**TASK DIRECTIONS:** Exercise in exact copying: restate word for word only the lines below from the one containing "index pip: (238, 85)" through the one containing "pinky mcp: (219, 177)", omitting any pictures.

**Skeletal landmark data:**
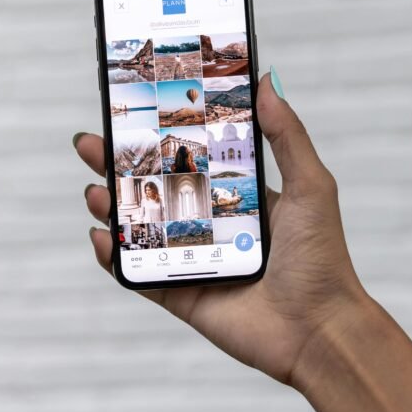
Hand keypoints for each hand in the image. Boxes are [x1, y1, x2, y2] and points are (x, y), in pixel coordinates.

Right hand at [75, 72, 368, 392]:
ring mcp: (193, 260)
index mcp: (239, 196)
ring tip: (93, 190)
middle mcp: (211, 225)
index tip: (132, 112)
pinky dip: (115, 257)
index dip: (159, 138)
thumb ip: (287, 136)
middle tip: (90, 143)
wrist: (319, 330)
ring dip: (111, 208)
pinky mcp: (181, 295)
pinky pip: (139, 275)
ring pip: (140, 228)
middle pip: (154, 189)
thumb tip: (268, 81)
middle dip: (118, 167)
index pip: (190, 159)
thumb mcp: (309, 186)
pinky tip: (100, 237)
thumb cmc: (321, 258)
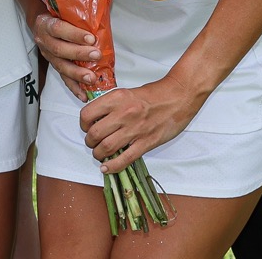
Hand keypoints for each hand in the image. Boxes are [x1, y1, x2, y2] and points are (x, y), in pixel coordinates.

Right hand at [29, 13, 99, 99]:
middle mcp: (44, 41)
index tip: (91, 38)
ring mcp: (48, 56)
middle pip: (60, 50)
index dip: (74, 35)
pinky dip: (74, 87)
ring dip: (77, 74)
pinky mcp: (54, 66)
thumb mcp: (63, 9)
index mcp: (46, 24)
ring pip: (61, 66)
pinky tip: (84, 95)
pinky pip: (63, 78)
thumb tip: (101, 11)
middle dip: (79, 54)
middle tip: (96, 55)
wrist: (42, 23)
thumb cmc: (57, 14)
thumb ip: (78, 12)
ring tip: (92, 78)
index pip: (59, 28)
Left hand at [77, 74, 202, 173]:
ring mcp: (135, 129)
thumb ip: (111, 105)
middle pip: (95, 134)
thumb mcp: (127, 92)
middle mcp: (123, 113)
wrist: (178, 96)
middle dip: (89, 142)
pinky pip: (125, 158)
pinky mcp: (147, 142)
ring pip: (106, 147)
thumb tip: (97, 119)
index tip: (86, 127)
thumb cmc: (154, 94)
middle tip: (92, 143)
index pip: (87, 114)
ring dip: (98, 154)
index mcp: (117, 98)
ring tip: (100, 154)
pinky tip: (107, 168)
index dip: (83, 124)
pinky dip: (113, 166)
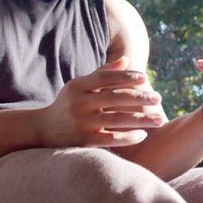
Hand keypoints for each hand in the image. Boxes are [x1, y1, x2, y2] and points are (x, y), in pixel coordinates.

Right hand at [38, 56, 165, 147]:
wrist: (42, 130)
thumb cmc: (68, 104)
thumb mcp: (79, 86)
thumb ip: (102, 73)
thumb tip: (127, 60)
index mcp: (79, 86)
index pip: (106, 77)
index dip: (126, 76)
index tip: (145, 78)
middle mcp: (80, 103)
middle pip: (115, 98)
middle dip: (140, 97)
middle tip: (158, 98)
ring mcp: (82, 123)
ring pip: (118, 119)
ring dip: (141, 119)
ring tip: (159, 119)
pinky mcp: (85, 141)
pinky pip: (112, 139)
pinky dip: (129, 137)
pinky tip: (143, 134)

---

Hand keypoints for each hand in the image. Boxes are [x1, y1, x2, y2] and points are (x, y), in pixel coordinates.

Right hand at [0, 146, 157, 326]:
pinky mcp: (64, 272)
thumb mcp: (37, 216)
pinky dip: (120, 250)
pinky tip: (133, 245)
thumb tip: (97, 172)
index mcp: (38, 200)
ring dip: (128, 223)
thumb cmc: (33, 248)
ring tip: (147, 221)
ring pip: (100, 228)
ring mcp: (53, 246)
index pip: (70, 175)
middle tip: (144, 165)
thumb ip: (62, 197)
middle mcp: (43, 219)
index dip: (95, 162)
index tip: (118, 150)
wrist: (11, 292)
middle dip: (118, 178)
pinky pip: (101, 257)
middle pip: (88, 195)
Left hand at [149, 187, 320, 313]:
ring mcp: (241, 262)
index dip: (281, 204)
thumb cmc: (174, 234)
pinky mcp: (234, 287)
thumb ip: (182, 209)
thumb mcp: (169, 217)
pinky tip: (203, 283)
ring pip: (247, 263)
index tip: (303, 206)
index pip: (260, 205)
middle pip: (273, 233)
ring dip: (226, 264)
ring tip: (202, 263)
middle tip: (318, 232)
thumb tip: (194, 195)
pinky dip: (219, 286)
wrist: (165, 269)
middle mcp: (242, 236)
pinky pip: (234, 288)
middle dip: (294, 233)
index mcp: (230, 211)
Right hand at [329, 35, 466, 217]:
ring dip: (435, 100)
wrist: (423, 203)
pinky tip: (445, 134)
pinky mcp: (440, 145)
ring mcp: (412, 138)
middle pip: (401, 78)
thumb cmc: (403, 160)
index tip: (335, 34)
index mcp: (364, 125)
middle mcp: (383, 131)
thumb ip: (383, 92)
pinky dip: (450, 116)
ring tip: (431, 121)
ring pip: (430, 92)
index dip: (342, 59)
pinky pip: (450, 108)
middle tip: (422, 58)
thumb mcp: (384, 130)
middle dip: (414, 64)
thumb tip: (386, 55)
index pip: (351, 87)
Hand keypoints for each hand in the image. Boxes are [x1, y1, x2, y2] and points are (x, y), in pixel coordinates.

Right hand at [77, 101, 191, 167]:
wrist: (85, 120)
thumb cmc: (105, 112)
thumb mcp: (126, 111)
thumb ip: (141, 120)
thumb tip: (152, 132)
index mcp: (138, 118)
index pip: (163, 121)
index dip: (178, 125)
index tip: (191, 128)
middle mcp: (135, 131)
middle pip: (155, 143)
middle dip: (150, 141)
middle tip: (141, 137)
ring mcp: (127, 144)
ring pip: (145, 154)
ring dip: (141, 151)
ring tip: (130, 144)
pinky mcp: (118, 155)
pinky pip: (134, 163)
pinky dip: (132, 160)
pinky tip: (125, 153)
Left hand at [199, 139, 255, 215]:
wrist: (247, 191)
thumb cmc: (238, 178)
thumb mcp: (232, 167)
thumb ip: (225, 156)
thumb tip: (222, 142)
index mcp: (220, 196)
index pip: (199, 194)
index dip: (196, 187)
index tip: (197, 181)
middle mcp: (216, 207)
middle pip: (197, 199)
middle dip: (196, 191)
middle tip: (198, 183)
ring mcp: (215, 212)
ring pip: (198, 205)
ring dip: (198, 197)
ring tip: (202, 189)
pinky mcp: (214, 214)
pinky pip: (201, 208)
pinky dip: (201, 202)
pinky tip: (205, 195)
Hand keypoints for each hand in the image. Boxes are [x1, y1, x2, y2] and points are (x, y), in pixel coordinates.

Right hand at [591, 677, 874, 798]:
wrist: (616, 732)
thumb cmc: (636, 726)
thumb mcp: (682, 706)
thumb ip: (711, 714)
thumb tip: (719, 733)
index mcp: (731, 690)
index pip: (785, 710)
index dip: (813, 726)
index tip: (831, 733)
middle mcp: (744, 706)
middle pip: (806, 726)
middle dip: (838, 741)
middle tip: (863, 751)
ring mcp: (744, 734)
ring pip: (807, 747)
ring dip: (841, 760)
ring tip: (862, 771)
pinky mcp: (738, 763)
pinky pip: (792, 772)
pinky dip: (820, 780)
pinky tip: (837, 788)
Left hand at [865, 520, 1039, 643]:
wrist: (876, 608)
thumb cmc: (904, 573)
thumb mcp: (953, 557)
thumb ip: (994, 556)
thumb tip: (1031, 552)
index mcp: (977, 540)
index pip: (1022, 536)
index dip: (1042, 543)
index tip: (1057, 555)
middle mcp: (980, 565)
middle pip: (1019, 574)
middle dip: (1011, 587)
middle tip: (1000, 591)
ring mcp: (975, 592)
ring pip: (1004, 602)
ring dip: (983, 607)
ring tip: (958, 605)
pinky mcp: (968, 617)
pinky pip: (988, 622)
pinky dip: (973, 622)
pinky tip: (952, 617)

--

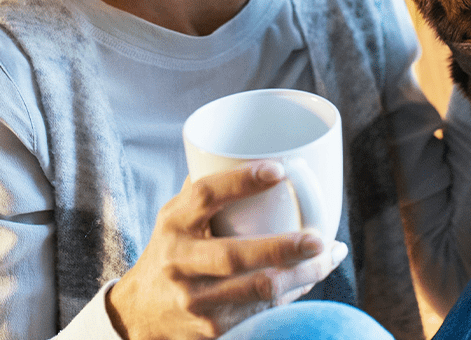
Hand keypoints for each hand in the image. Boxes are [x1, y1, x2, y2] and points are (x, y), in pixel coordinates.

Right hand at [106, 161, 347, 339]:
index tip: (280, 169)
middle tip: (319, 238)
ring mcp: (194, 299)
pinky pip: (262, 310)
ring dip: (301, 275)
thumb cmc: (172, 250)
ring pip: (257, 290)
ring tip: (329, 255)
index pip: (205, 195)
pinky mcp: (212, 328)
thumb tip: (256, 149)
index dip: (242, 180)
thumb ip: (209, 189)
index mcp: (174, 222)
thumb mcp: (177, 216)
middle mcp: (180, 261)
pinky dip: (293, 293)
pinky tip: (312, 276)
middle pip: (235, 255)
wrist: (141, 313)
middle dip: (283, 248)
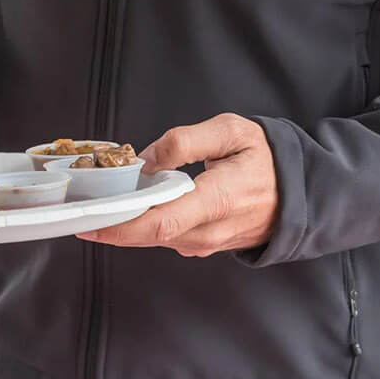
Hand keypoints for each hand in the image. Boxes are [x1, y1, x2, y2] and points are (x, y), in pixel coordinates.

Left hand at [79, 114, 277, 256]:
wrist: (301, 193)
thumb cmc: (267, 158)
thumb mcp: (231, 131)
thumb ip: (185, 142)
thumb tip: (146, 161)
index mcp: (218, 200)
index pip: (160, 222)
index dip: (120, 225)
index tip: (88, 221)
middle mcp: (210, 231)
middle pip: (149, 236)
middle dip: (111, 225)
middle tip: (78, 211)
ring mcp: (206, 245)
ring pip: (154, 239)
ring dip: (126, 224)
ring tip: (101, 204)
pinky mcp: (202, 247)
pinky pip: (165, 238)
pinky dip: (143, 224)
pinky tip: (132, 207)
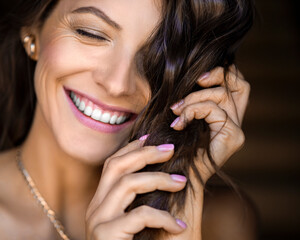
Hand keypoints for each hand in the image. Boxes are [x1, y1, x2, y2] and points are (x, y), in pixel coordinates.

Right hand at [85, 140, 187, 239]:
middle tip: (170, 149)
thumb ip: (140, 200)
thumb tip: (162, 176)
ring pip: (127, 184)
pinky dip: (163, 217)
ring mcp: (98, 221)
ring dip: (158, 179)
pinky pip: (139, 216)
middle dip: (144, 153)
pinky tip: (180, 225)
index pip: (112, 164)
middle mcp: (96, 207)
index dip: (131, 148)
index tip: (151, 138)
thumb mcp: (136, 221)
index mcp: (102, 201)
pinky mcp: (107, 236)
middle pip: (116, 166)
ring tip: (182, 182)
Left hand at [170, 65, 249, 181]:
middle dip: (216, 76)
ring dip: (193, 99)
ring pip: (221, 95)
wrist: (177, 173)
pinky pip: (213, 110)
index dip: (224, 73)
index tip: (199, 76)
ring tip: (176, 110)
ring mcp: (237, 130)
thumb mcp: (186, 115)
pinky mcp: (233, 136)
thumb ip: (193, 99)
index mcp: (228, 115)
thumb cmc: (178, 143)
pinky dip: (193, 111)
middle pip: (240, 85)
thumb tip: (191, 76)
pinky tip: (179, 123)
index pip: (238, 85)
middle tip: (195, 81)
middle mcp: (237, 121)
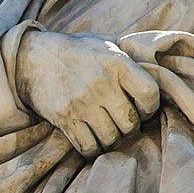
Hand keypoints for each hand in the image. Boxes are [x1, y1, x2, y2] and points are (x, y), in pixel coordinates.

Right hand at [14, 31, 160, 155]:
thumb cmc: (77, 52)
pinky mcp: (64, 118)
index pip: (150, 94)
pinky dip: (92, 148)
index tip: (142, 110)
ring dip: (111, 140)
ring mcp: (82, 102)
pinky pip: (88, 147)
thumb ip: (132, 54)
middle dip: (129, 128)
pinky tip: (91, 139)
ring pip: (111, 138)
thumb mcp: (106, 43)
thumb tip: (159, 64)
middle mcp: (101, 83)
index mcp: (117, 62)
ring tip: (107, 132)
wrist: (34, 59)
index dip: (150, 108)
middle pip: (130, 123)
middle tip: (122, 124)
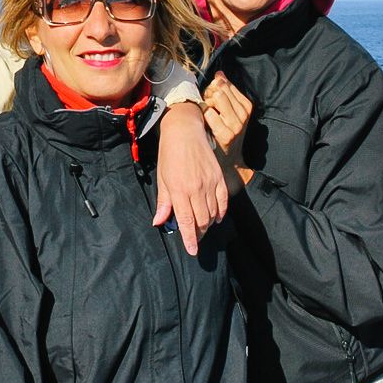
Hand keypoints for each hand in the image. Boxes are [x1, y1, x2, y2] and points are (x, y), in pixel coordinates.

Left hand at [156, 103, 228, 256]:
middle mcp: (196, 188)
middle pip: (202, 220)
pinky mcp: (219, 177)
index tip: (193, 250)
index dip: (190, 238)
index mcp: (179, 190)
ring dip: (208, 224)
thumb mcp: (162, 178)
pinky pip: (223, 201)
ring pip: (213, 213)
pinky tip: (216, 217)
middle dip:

**EXPECTED ANSWER:**
index pip: (238, 85)
middle tip: (195, 81)
middle mcp: (237, 121)
Hand keypoints for each hand in the image. Boxes are [x1, y1, x2, y2] and points are (x, y), in pixel coordinates.

Right hand at [14, 31, 160, 155]:
thumb cmc: (77, 52)
pinky mcp: (64, 118)
index pip: (150, 94)
pinky dip: (92, 148)
index tip: (142, 110)
ring dip: (111, 140)
ring mcp: (82, 102)
pinky pip: (88, 147)
thumb ip: (132, 54)
middle dip: (129, 128)
pinky tip: (91, 139)
ring pip: (111, 138)
thumb mcp: (106, 43)
thumb tip: (159, 64)
middle mcp: (101, 83)
index mcp: (117, 62)
ring tip: (107, 132)
wrist: (34, 59)
index dip: (150, 108)
middle pip: (130, 123)
middle tip: (122, 124)
Hand keypoints for each hand in the image. Boxes are [x1, y1, x2, y2] and points are (x, y), in pixel coordinates.

Left hand at [156, 103, 228, 256]:
middle mcp: (196, 188)
middle pip: (202, 220)
pinky mcp: (219, 177)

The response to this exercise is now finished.